Exercise instructions –
Copy exactly the line containing "1: (169, 51)" and all the lines that follow it to the end of the records, minus the pictures.

*** Supplied data Section Begins ***

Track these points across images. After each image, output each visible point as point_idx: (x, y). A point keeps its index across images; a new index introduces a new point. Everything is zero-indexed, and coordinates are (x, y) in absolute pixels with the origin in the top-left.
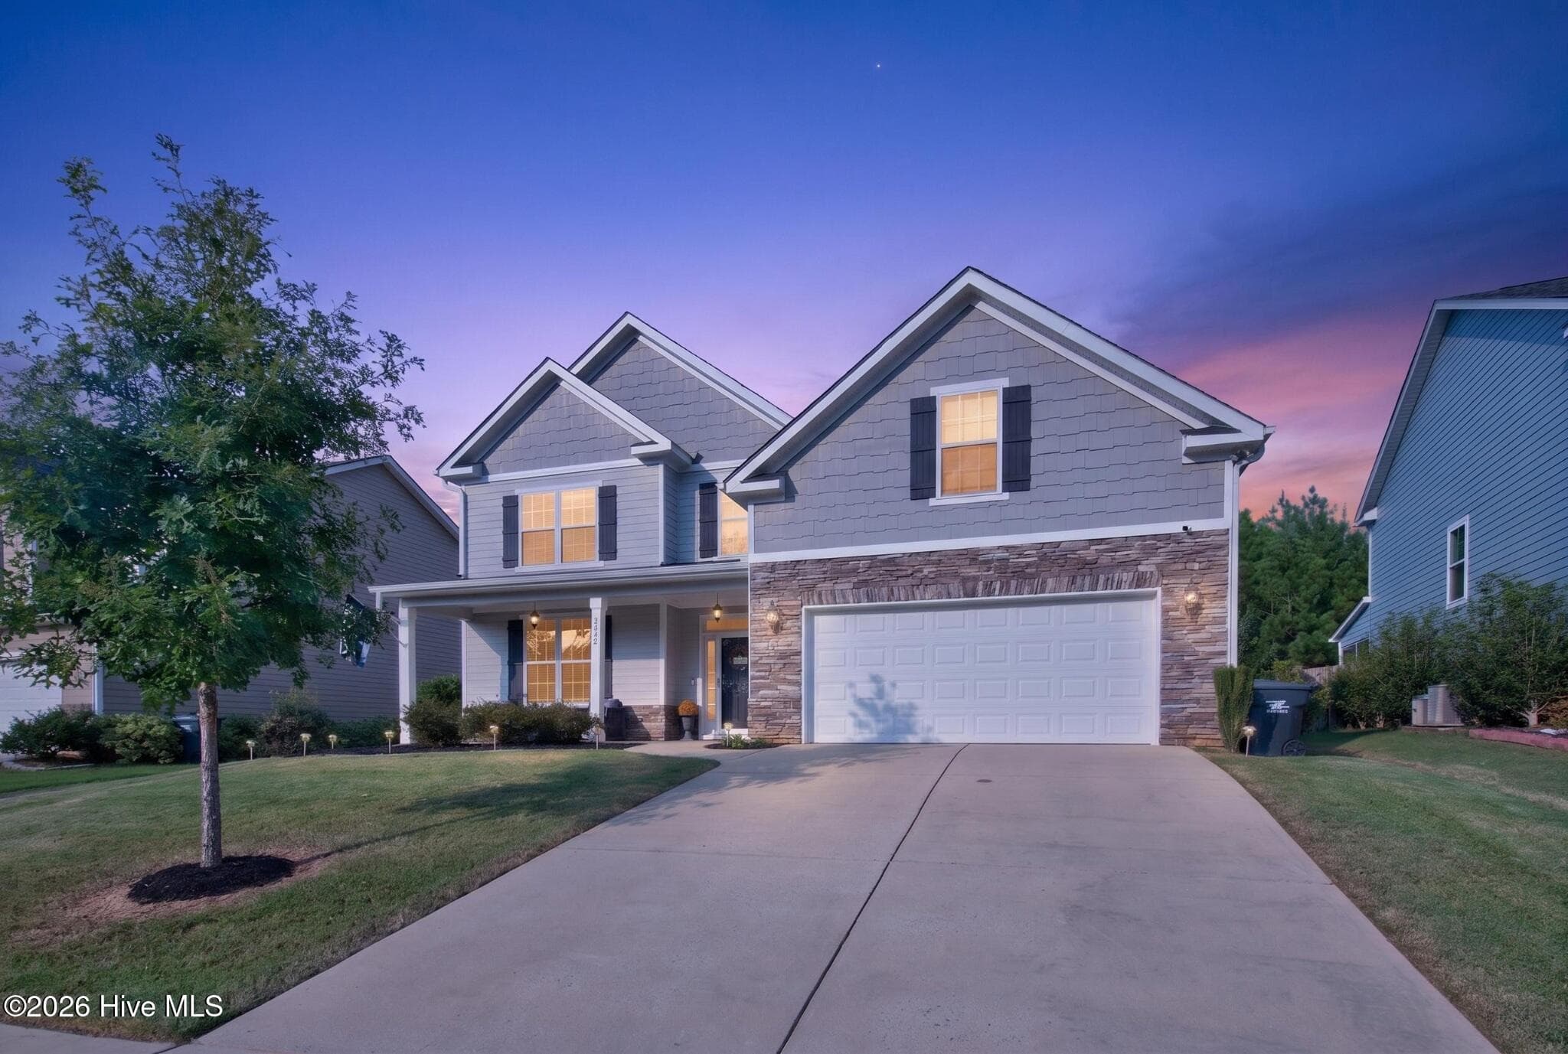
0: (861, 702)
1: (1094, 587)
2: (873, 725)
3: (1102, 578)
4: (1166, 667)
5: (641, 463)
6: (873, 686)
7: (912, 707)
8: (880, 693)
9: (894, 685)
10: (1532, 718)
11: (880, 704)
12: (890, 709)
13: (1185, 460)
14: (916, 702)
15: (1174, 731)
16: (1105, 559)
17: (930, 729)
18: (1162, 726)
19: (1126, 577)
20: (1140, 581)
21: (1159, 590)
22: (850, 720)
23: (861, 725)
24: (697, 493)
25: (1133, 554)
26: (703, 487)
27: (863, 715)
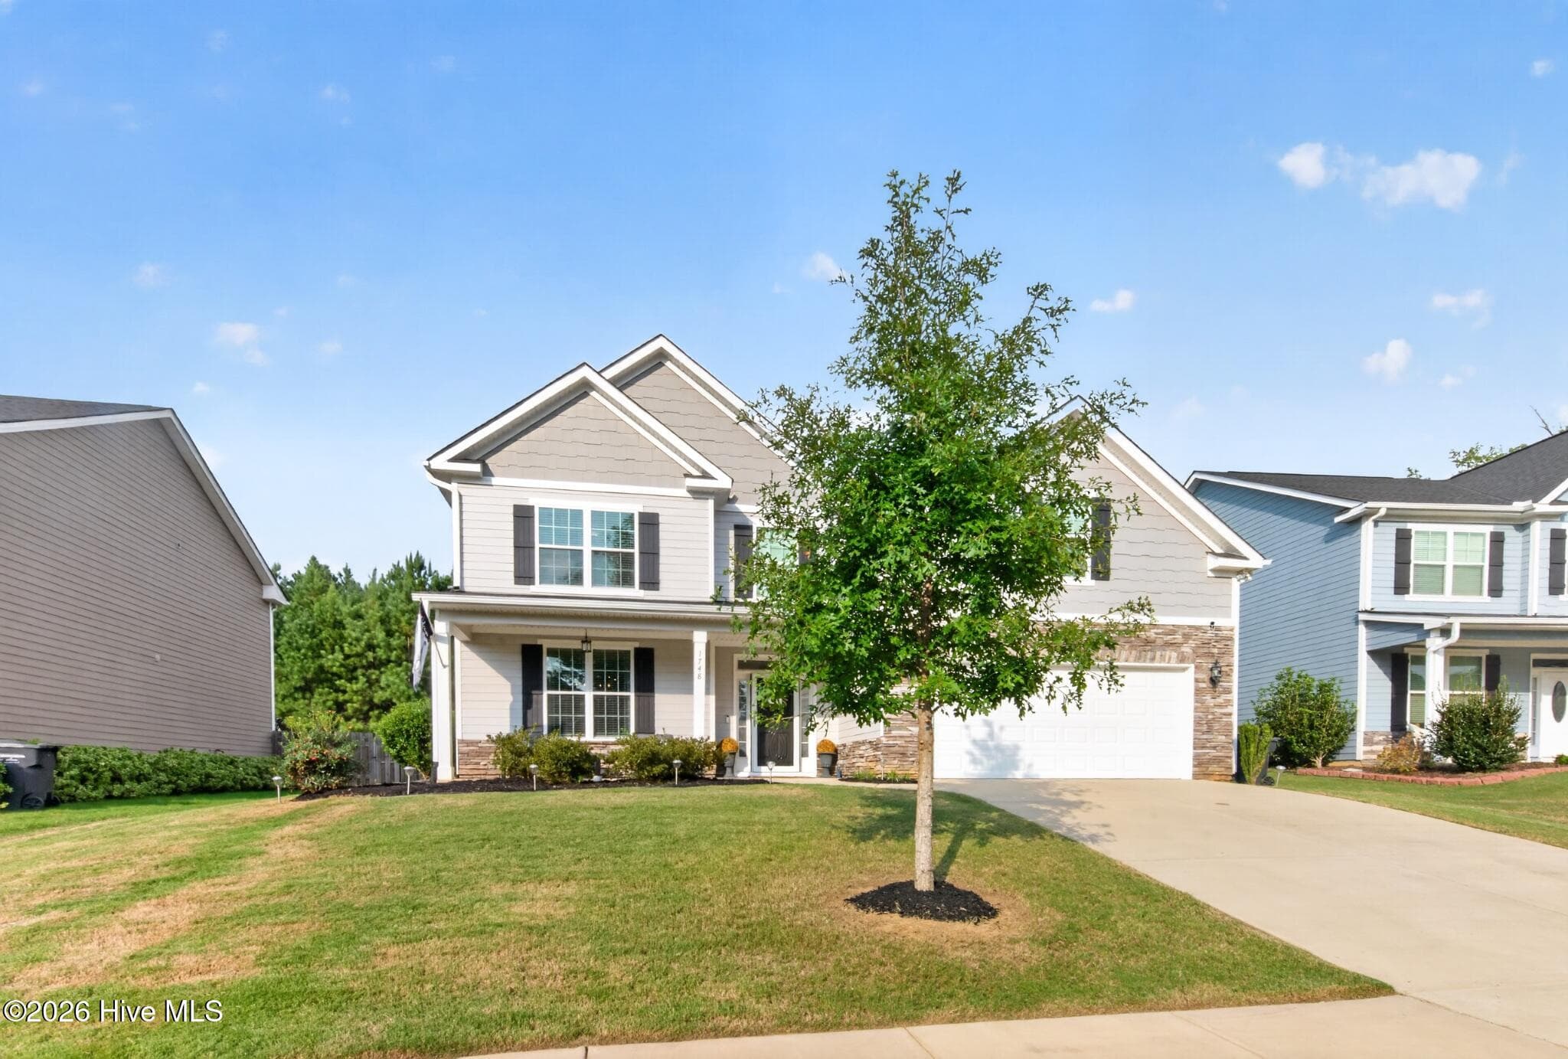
0: (975, 742)
1: (1153, 659)
2: (985, 761)
3: (1158, 654)
4: (1198, 722)
5: (689, 495)
6: (986, 729)
7: (1017, 748)
8: (991, 735)
9: (1002, 728)
10: (1318, 762)
11: (991, 743)
12: (999, 748)
13: (1210, 574)
14: (1020, 744)
15: (1203, 768)
16: (1159, 642)
17: (1030, 766)
18: (1195, 766)
19: (1174, 655)
20: (1182, 659)
21: (1192, 666)
22: (967, 758)
23: (975, 761)
24: (732, 533)
25: (1179, 638)
26: (737, 527)
27: (977, 752)
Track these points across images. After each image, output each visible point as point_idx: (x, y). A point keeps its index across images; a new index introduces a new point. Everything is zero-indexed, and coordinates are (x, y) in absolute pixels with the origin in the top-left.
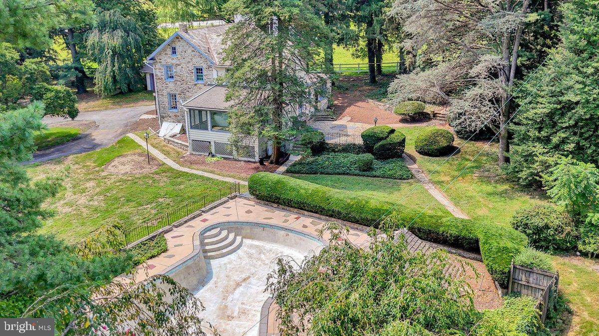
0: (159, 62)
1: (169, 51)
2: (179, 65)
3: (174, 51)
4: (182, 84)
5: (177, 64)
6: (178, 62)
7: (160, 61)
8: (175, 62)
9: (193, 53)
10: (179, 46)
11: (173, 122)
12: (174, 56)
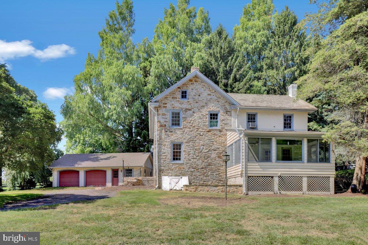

*** Supplied data Section Ends ***

Expected answer –
1: (169, 51)
2: (179, 65)
3: (174, 51)
4: (182, 84)
5: (177, 64)
6: (178, 62)
7: (160, 61)
8: (175, 62)
9: (193, 53)
10: (179, 46)
11: (173, 122)
12: (174, 56)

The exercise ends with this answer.